## TEXTO SELECCIONADO
<<<<

La modalidad de la adulancia siempre ha permanecido protegida y arropada con el manto del beneficio fácil y sin mucho esfuerzo, según el dicho popular moderno que lo describe como que “es más fácil jalar bolas en la sombra, que jalar bolas en pleno sol»; aquellos personajes que a través del tiempo han logrado diversas y sofisticadas fórmulas para ejercer el antiguo oficio de la adulancia, o dicho en criollo, la infaltable e inagotable «jaladera de bolas».

En Venezuela por ejemplo, referimos la presencia de la adulancia como una patología que llegó con el propio Cristóbal Colón; por allá en esos lejanos pero inolvidables días de la llegada de las tres naves, ya el almirante traía una escolta bien conformada por sus jalabolas de confianza, claro, inspirados en el cuento de El dorado, de la tierra y los bienes que seguro el genovés les repartiría en forma de botín, porque así se lo habían prometido los reyes católicos españoles, corona  que en ese momento estaba más quebrada que la «olla» después de Semana Santa.

>>>>

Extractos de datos
<<<<

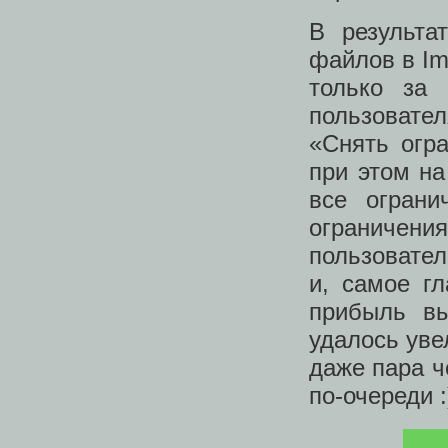
В результа
файлов в Im
только за 
пользовате
«Снять огр
при этом на
все огран
ограничени
пользовател
и, самое г
прибыль вы
удалось уве
даже пара ч
по-очереди :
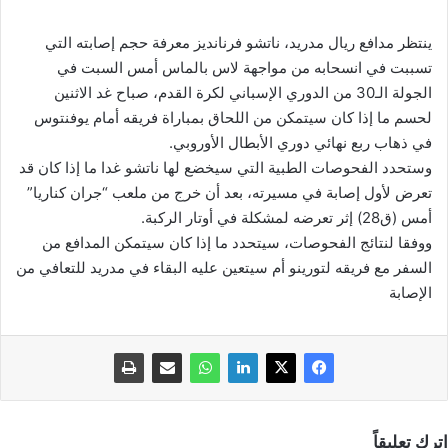
ينتظر مدافع ريال مدريد، ناتشو فرنانديز معرفة حجم إصابته التي
تسببت في انسحابه من مواجهة لاس بالماس أمس السبت في
الجولة الـ30 من الدوري الإسباني لكرة القدم، صباح غد الاثنين
لحسم ما إذا كان سيتمكن من اللحاق بمباراة فريقه أمام يوفنتوس
في ذهاب ربع نهائي دوري الأبطال الأوروبي.
وستحدد الفحوصات الطبية التي سيخضع لها ناتشو غدا ما إذا كان قد
تعرض لأول إصابة في مسيرته، بعد أن خرج من ملعب “جران كناريا”
أمس (ق28) إثر تعرضه لمشكلة في أوتار الركبة.
ووفقا لنتائج الفحوصات، سيتحدد ما إذا كان سيتمكن المدافع من
السفر مع فريقه لتورينو أم سيتعين عليه البقاء في مدريد للتعافي من
الإصابة
اترك تعليقاً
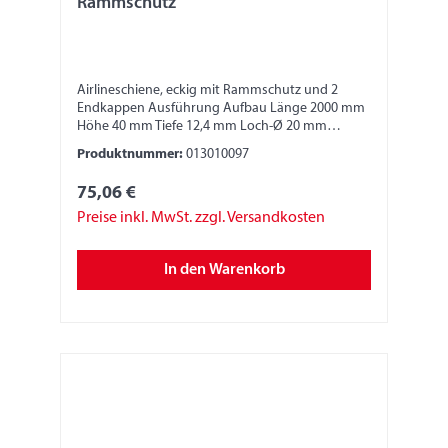
Rammschutz
Airlineschiene, eckig mit Rammschutz und 2
Endkappen Ausführung Aufbau Länge 2000 mm
Höhe 40 mm Tiefe 12,4 mm Loch-Ø 20 mm
Material Aluminium Bitte beachten: Die Stabilität
Produktnummer:
013010097
und die Festigkeit der Zurrschiene ist abhängig
von der Anbringung und Fixierung.
75,06 €
Verantwortlich dafür ist der jeweilige
Monteur/Fahrzeugbauer. Nur geeignete
Preise inkl. MwSt. zzgl. Versandkosten
Anschlagmittel, Sperrbalken oder Zurrgurte
verwenden. Zurrgurte nur in der horizontalen
In den Warenkorb
Umreifung verwenden, nicht im Direktzug und
nicht zum Niederzurren oder Schrägzurren. Der
Monteur/Fahrzeugbauer muss diese Angaben
und die Angaben zur Festigkeit dem Nutzer
mittels Hinweisschilder kenntlich machen. Wir
übernehmen keine Produkthaftung.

>>>>

## INSTRUCCIONES
a – Enumera todas las expresiones que el texto sobre la adulancia pone entre comillas.
b – Transcribe del texto sobre la adulancia el fragmento que comienza con las palabras que contienen "En Venezuela por" y termina con "de Semana Santa.".
Los registros no tienen ningún papel en esto.

## RESPUESTAS
a –
- es más fácil jalar bolas en la sombra, que jalar bolas en pleno sol
- jaladera de bolas
- olla

b –
En Venezuela por ejemplo, referimos la presencia de la adulancia como una patología que llegó con el propio Cristóbal Colón; por allá en esos lejanos pero inolvidables días de la llegada de las tres naves, ya el almirante traía una escolta bien conformada por sus jalabolas de confianza, claro, inspirados en el cuento de El dorado, de la tierra y los bienes que seguro el genovés les repartiría en forma de botín, porque así se lo habían prometido los reyes católicos españoles, corona  que en ese momento estaba más quebrada que la «olla» después de Semana Santa.